| WHAT THE EXERCISE ASKS |
Copy out the records precisely, omitting pictures.

| DATASET |
┌──
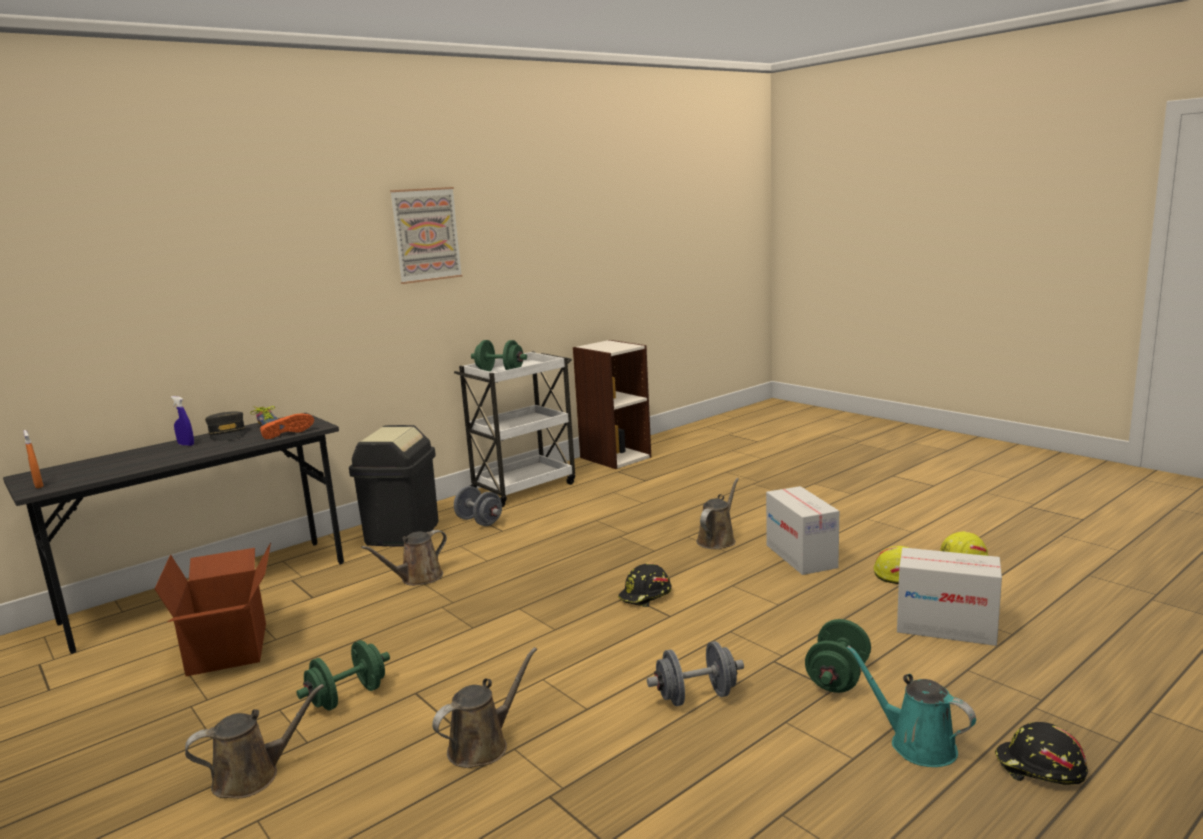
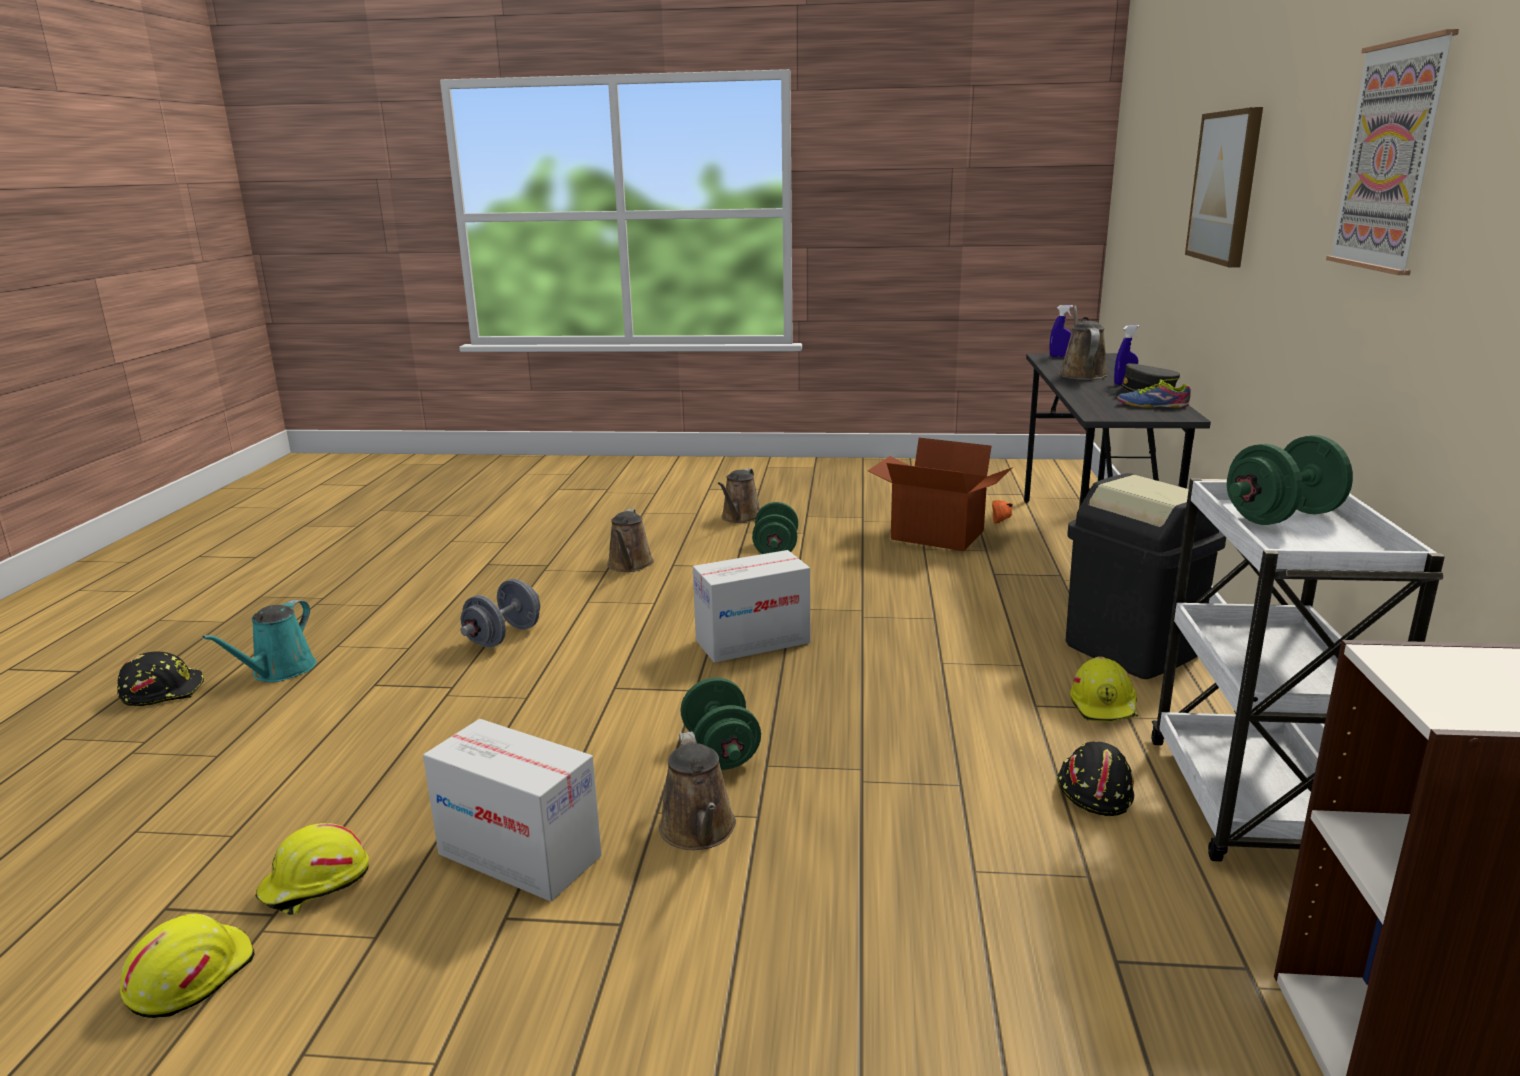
camera: 135 degrees right, 5 degrees up
(38, 486) = (1060, 356): orange spray bottle -> blue spray bottle
(221, 273) = (1226, 187): none -> picture
(286, 433) = (1093, 406): orange shoe -> orange shoe (1002, 520)
(418, 578) = (955, 619): brown watering can -> brown watering can (1081, 374)
(479, 521) = (1104, 705): grey dumbbell -> yellow hard hat
(646, 596) = (674, 697): black hard hat -> black hard hat (1092, 790)
(837, 678) = (372, 695): green dumbbell -> green dumbbell (721, 751)
(916, 744) = (279, 671): turquoise watering can -> turquoise watering can turned 105 degrees clockwise
(946, 627) = (238, 805): cardboard box -> cardboard box (752, 642)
└──
| ANSWER TO THIS PROBLEM |
camera: 135 degrees right, 5 degrees up
(38, 486) = (1060, 356): orange spray bottle -> blue spray bottle
(221, 273) = (1226, 187): none -> picture
(286, 433) = (1093, 406): orange shoe -> orange shoe (1002, 520)
(418, 578) = (955, 619): brown watering can -> brown watering can (1081, 374)
(479, 521) = (1104, 705): grey dumbbell -> yellow hard hat
(646, 596) = (674, 697): black hard hat -> black hard hat (1092, 790)
(837, 678) = (372, 695): green dumbbell -> green dumbbell (721, 751)
(916, 744) = (279, 671): turquoise watering can -> turquoise watering can turned 105 degrees clockwise
(946, 627) = (238, 805): cardboard box -> cardboard box (752, 642)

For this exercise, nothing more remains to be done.